── Provided records ──

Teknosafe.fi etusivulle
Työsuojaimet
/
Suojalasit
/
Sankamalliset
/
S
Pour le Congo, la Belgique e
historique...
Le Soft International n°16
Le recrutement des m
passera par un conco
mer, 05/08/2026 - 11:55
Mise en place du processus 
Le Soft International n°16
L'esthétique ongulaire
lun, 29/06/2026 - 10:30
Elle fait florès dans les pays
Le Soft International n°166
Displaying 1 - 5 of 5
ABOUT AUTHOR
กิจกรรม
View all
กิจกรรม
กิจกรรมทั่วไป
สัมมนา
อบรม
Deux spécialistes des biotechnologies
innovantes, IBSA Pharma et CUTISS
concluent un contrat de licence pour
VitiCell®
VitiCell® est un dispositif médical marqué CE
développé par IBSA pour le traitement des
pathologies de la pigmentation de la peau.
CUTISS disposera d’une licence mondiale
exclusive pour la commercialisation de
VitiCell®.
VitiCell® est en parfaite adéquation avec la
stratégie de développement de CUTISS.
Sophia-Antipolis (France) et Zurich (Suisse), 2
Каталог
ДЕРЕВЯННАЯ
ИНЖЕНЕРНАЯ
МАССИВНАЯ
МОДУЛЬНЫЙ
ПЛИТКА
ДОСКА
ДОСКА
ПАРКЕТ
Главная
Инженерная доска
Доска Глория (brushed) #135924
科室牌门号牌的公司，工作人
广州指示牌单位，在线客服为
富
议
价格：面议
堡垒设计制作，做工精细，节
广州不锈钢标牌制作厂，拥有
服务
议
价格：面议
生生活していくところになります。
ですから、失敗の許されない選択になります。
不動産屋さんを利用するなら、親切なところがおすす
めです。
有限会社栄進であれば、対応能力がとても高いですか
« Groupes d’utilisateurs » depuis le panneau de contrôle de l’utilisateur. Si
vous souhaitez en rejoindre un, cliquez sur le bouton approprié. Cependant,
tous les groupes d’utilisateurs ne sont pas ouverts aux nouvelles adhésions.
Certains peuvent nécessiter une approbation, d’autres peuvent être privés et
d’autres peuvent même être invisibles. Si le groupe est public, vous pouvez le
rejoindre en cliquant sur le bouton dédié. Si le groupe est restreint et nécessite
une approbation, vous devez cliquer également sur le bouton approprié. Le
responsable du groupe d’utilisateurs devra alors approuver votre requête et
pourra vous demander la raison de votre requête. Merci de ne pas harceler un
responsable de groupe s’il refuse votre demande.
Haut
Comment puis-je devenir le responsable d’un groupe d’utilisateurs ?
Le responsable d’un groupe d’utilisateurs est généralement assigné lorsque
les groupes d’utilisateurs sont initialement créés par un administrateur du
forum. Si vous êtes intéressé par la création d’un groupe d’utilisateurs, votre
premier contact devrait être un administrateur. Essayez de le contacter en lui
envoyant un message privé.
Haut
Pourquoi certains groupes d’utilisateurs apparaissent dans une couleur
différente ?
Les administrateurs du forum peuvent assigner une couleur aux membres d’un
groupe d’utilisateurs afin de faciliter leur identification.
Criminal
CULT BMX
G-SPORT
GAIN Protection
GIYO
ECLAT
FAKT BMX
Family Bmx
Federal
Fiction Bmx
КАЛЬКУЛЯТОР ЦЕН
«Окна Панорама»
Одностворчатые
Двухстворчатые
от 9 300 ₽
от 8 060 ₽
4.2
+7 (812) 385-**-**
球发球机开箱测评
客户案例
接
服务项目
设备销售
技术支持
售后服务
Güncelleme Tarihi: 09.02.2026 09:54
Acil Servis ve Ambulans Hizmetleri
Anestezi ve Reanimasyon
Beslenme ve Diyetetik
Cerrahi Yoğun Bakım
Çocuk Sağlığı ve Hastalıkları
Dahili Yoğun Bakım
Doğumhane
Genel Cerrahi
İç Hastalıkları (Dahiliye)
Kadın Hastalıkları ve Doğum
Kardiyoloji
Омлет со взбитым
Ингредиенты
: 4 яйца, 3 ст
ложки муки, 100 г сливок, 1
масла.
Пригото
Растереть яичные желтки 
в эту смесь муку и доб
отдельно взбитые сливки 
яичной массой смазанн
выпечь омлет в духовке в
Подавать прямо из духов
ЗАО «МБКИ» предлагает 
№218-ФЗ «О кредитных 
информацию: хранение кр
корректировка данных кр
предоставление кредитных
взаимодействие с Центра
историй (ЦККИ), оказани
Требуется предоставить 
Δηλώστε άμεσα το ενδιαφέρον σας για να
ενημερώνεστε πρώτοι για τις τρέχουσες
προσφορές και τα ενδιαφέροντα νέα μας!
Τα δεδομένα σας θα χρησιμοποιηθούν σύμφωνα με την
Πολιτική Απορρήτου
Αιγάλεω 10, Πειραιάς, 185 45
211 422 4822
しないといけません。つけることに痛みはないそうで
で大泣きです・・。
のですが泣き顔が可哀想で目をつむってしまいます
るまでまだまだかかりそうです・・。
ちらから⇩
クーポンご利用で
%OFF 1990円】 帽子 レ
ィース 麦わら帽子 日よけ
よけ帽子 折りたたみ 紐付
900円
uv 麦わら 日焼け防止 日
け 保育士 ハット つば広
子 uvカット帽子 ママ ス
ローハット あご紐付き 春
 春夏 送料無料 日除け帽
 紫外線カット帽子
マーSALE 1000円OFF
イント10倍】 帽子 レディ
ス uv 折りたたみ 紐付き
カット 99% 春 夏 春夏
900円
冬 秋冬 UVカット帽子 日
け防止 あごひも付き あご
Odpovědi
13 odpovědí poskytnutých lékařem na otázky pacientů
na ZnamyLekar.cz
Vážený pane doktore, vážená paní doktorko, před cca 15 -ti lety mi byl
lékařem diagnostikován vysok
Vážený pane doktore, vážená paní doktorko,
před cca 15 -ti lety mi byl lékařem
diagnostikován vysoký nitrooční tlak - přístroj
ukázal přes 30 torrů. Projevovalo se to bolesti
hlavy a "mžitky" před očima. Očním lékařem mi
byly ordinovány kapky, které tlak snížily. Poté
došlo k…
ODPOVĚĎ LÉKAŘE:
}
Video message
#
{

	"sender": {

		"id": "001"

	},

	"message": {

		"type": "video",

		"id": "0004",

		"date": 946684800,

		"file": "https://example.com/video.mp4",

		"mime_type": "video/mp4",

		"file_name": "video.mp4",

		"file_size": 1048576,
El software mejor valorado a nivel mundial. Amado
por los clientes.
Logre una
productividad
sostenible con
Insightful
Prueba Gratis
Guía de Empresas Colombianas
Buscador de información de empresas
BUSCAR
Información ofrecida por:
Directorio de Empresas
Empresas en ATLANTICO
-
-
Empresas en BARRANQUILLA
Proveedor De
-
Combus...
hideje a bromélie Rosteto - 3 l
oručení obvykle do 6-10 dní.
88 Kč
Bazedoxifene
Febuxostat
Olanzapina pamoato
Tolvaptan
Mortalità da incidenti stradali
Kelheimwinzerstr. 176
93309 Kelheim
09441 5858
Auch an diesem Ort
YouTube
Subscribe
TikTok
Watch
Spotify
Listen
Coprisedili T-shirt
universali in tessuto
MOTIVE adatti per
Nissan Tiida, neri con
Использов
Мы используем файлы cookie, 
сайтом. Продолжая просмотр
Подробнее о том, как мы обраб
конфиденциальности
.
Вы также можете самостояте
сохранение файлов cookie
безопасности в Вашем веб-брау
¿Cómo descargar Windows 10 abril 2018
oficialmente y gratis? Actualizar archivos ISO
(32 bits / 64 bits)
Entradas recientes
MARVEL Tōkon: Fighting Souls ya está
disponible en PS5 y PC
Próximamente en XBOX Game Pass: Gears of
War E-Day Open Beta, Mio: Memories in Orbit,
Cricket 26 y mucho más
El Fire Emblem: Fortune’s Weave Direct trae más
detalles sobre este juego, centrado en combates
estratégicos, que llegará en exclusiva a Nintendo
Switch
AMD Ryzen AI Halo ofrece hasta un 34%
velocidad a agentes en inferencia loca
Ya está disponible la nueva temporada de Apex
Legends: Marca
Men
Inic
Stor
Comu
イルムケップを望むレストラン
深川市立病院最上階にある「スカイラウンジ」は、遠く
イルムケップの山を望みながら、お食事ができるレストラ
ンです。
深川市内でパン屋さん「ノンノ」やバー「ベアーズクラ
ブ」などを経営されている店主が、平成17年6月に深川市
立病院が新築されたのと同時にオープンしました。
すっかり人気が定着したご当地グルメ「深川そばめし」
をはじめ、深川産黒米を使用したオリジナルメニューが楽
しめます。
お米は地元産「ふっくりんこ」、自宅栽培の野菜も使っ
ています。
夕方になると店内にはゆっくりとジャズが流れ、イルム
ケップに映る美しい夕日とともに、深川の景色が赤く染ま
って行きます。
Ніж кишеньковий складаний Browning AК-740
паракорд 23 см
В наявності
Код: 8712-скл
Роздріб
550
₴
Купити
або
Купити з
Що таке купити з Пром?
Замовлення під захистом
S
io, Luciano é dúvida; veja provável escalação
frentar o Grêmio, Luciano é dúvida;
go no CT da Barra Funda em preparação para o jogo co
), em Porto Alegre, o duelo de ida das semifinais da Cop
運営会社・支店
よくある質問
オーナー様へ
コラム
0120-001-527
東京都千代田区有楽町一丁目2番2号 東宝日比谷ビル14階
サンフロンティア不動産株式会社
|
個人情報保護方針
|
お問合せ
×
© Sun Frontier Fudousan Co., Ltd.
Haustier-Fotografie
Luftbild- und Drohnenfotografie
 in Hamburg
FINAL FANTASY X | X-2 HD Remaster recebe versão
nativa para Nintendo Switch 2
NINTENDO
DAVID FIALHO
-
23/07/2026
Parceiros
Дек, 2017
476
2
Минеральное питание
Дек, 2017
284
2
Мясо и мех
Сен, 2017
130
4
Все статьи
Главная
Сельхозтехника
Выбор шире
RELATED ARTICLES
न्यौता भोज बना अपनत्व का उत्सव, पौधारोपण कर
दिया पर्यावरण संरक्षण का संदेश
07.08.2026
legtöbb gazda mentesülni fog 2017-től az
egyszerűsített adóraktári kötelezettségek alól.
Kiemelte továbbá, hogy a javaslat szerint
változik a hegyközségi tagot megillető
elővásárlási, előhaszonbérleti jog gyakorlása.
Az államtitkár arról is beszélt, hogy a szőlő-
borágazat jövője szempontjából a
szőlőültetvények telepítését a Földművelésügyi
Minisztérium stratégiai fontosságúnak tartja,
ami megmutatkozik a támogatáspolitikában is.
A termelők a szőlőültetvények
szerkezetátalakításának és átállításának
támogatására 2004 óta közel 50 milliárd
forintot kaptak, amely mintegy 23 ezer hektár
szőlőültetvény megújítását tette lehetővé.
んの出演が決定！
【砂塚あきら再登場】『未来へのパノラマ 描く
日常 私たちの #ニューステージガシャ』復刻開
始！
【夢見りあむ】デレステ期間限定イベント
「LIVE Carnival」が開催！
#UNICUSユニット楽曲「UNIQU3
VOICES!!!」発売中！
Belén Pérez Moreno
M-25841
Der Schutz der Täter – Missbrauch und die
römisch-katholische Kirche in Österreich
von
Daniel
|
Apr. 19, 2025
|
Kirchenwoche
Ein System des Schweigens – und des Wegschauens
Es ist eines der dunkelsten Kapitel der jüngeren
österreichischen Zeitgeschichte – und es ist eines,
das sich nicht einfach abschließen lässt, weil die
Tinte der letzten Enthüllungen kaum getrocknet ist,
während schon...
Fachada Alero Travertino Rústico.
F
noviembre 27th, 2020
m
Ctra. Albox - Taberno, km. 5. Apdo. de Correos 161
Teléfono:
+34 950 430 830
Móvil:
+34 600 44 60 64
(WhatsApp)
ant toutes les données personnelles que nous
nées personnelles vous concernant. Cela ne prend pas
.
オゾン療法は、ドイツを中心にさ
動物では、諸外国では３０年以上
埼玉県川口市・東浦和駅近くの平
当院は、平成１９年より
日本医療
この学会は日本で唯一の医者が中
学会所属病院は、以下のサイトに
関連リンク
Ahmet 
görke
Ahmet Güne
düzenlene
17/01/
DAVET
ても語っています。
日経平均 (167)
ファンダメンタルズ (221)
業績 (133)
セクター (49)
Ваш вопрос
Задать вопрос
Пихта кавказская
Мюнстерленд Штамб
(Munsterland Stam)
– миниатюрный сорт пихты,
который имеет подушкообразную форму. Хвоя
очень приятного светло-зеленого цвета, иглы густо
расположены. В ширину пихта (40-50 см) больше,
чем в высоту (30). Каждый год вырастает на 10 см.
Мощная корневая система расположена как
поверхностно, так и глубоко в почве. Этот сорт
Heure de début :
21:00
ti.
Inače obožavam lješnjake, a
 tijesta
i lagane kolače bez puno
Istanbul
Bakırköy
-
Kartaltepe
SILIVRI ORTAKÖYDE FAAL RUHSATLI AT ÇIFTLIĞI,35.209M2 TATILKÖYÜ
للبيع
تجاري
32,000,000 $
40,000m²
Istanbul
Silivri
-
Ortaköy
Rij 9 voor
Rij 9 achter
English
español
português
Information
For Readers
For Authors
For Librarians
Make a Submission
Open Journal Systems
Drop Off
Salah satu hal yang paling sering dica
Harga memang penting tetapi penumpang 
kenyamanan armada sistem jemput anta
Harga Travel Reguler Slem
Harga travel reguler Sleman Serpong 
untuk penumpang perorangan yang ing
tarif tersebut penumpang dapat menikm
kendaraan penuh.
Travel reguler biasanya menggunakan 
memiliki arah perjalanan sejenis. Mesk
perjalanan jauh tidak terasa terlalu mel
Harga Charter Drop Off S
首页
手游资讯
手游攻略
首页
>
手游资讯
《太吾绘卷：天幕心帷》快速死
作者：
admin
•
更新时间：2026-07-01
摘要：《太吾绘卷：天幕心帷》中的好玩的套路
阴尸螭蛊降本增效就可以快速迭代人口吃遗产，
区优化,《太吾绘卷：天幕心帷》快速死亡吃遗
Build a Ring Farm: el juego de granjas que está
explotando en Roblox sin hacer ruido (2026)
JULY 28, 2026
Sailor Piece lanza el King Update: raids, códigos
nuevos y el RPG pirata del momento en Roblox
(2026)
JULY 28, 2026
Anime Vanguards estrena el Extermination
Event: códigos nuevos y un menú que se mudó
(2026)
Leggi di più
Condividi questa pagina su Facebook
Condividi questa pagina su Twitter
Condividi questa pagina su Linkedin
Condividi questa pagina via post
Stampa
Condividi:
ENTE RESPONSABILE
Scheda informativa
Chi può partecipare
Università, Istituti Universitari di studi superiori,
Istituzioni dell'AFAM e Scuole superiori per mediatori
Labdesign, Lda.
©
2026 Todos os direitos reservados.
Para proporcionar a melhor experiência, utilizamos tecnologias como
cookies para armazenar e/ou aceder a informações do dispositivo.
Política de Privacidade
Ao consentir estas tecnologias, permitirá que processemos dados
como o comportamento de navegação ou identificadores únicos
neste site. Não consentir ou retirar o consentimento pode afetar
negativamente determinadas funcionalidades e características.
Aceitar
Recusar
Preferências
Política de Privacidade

───

### Exercise aim
Reproduce the data from its first line through the line containing "Comment puis-je devenir", switching each "responsable" to "gestionnaire" and leaving everything else unchanged.

### Solution to the exercise
Teknosafe.fi etusivulle
Työsuojaimet
/
Suojalasit
/
Sankamalliset
/
S
Pour le Congo, la Belgique e
historique...
Le Soft International n°16
Le recrutement des m
passera par un conco
mer, 05/08/2026 - 11:55
Mise en place du processus 
Le Soft International n°16
L'esthétique ongulaire
lun, 29/06/2026 - 10:30
Elle fait florès dans les pays
Le Soft International n°166
Displaying 1 - 5 of 5
ABOUT AUTHOR
กิจกรรม
View all
กิจกรรม
กิจกรรมทั่วไป
สัมมนา
อบรม
Deux spécialistes des biotechnologies
innovantes, IBSA Pharma et CUTISS
concluent un contrat de licence pour
VitiCell®
VitiCell® est un dispositif médical marqué CE
développé par IBSA pour le traitement des
pathologies de la pigmentation de la peau.
CUTISS disposera d’une licence mondiale
exclusive pour la commercialisation de
VitiCell®.
VitiCell® est en parfaite adéquation avec la
stratégie de développement de CUTISS.
Sophia-Antipolis (France) et Zurich (Suisse), 2
Каталог
ДЕРЕВЯННАЯ
ИНЖЕНЕРНАЯ
МАССИВНАЯ
МОДУЛЬНЫЙ
ПЛИТКА
ДОСКА
ДОСКА
ПАРКЕТ
Главная
Инженерная доска
Доска Глория (brushed) #135924
科室牌门号牌的公司，工作人
广州指示牌单位，在线客服为
富
议
价格：面议
堡垒设计制作，做工精细，节
广州不锈钢标牌制作厂，拥有
服务
议
价格：面议
生生活していくところになります。
ですから、失敗の許されない選択になります。
不動産屋さんを利用するなら、親切なところがおすす
めです。
有限会社栄進であれば、対応能力がとても高いですか
« Groupes d’utilisateurs » depuis le panneau de contrôle de l’utilisateur. Si
vous souhaitez en rejoindre un, cliquez sur le bouton approprié. Cependant,
tous les groupes d’utilisateurs ne sont pas ouverts aux nouvelles adhésions.
Certains peuvent nécessiter une approbation, d’autres peuvent être privés et
d’autres peuvent même être invisibles. Si le groupe est public, vous pouvez le
rejoindre en cliquant sur le bouton dédié. Si le groupe est restreint et nécessite
une approbation, vous devez cliquer également sur le bouton approprié. Le
gestionnaire du groupe d’utilisateurs devra alors approuver votre requête et
pourra vous demander la raison de votre requête. Merci de ne pas harceler un
gestionnaire de groupe s’il refuse votre demande.
Haut
Comment puis-je devenir le gestionnaire d’un groupe d’utilisateurs ?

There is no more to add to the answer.